Efficacia della pro-adrenomedullina medio-regionale (MR-proADM) come marcatore prognostico nei pazienti in condizioni critiche di COVID-19: uno studio prospettico osservazionale.

Hussin A. Rothana, Siddappa N. Byrareddy

Efficacia della pro-adrenomedullina medio-regionale (MR-proADM) come marcatore prognostico nei pazienti in condizioni critiche di COVID-19: uno studio prospettico osservazionale.

Montrucchio G, Sales G, Rumbolo F, Palmesino F, Fanelli V, Urbino R, et al.

PLoS One.2021 8 febbraio;16(2):e0246771

SOMMARIO

Obiettivo: Testare l’efficacia della proadrenomedullina della regione media (MR-proADM) rispetto alla proteina C-reattiva (CRP), alla procalcitonina (PCT), al D-dimero e alla lattato deidrogenasi (LDH) nel predire la mortalità nei pazienti con COVID-19 ricoverati presso l’ospedale. ospedale, terapia intensiva.

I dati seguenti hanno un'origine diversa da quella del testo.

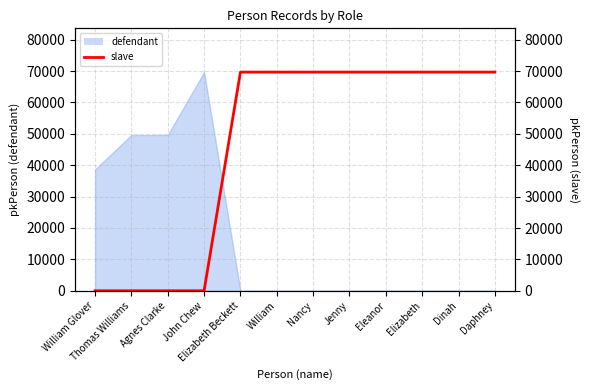

How many lines are shown in the chart?

1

Metodi: MR-proADM e parametri di laboratorio di routine sono stati analizzati in tutti i pazienti adulti ricoverati per COVID-19 nell'unità di terapia intensiva di un ospedale universitario di riferimento nel nord Italia tra marzo e giugno 2020.
I test sono stati analizzati entro 48 ore dal ricovero in terapia intensiva e nei giorni 3, 7 e 14.
La differenza delle curve di sopravvivenza con il valore cut-off di MR-proADM fissato a 1,8 nmol/L è stata eseguita utilizzando il test dei ranghi logaritmici. La capacità predittiva è stata confrontata utilizzando l'area sotto la curva e un intervallo di confidenza al 95%. delle diverse curve caratteristiche di funzionamento del ricevitore.

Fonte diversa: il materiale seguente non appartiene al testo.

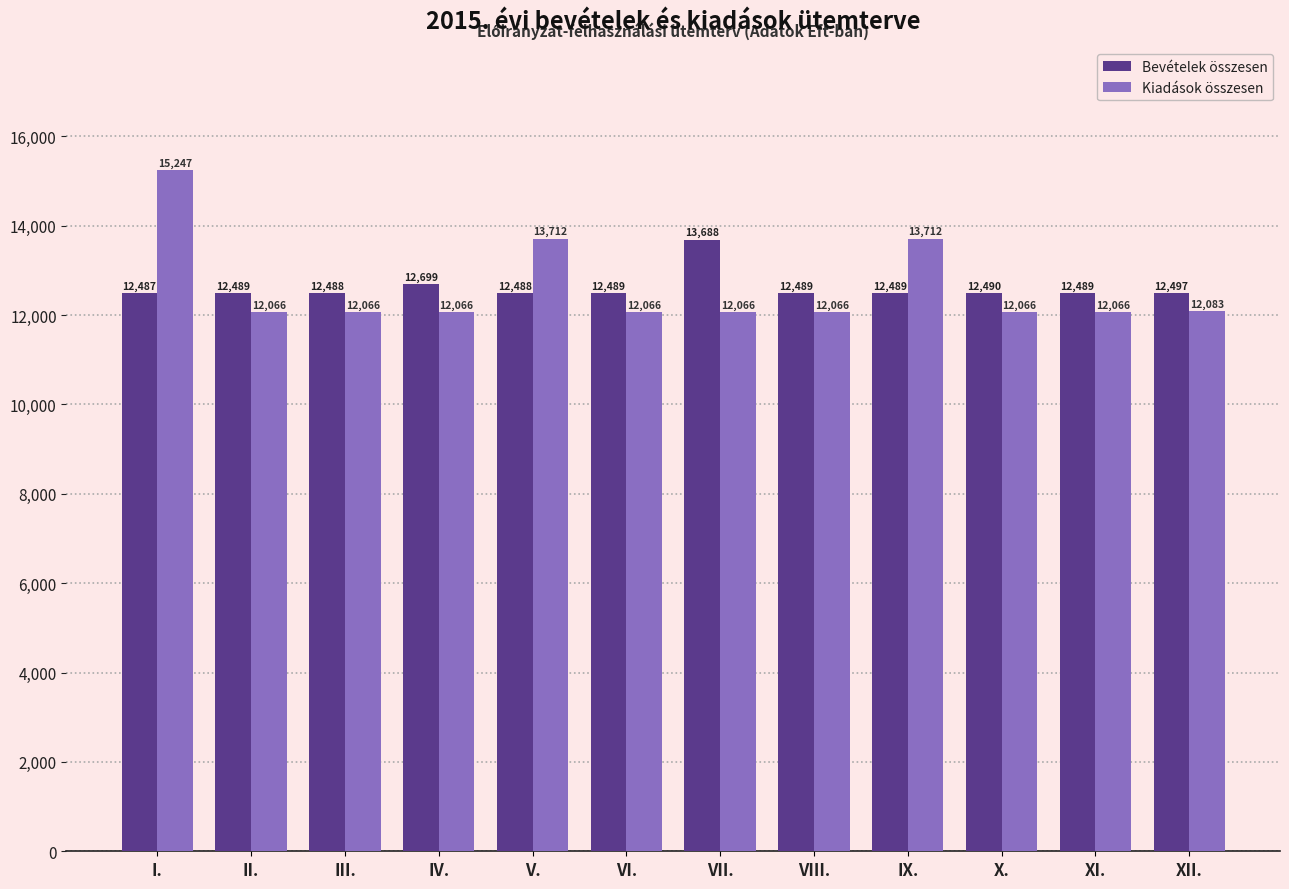

What is the maximum value shown in the chart?

15247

Risultati: Sono stati arruolati 57 pazienti:

  • La mortalità in terapia intensiva e complessiva è stata del 54,4%.
  • Al momento del ricovero, la linfocitopenia era presente nell’86% dei pazienti
  • Livelli aumentati di D-dimero e PCR sono stati riscontrati rispettivamente nell’84,2% e nell’87,7% dei pazienti, mentre valori di PCT > 0,5 μg/L sono stati osservati nel 47,4% dei pazienti.
  • MR-proADM, CRP e LDH erano significativamente differenti tra pazienti sopravvissuti e non sopravvissuti e nel tempo, mentre PCT, D-dimero e NT-pro-BNP non hanno mostrato differenze tra i gruppi e nel tempo.
  • I linfociti erano diversi solo tra i pazienti sopravvissuti e quelli non sopravvissuti.
  • MR-proADM era più elevato nei pazienti prossimi alla morte (2,65 ± 2,33 vs 1,18 ± 0,47, p < 0,001) e una mortalità più elevata caratterizzava i pazienti con MR-proADM > 1,8 nmol/L (p = 0,016):
    • Il modello di regressione logistica aggiustato per età, sesso, malattie cardiovascolari, diabete mellito e valori PCT ha confermato un odds ratio = 10,3 [IC 95%: 1,9-53,6] (p = 0,006) per MR-proADM > 1,8 nmol/L e = 22,2 [IC 95%: 1,6-316,9] (p = 0,022) per le malattie cardiovascolari.

 

Nel complesso, MR-proADM ha avuto la migliore capacità predittiva
(AUC = 0,85 [IC 95%: 0,78-0,90]).

 

Conclusioni: Nei pazienti ricoverati in terapia intensiva per COVID-19, MR-proADM sembra:

  • Hanno valori costantemente più alti nei non sopravvissuti.
  • Prevedere la mortalità in modo più accurato rispetto ad altri biomarcatori.

La ripetizione delle misurazioni può supportare un processo decisionale rapido ed efficace.
Sono necessari ulteriori studi per spiegare meglio i meccanismi responsabili dell’aumento di MR-proADM nei pazienti COVID-19.